DATA EXTRACT:
━━━━
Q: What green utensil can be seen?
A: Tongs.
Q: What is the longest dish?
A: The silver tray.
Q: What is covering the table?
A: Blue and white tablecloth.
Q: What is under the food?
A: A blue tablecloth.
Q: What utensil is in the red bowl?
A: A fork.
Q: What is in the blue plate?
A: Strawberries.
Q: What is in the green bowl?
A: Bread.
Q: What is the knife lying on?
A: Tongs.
━━━━
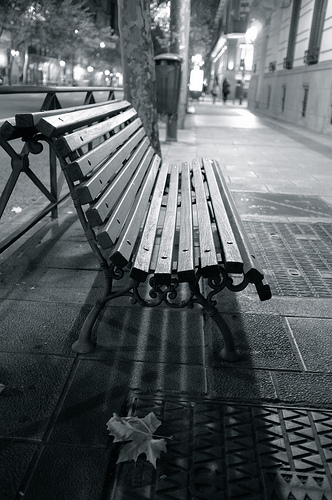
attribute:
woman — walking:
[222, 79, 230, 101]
━━━━
TASK OBJECTIVE:
List every line in the listing above that contains the string "What".

RESULT OF THIS EXERCISE:
Q: What green utensil can be seen?
Q: What is the longest dish?
Q: What is covering the table?
Q: What is under the food?
Q: What utensil is in the red bowl?
Q: What is in the blue plate?
Q: What is in the green bowl?
Q: What is the knife lying on?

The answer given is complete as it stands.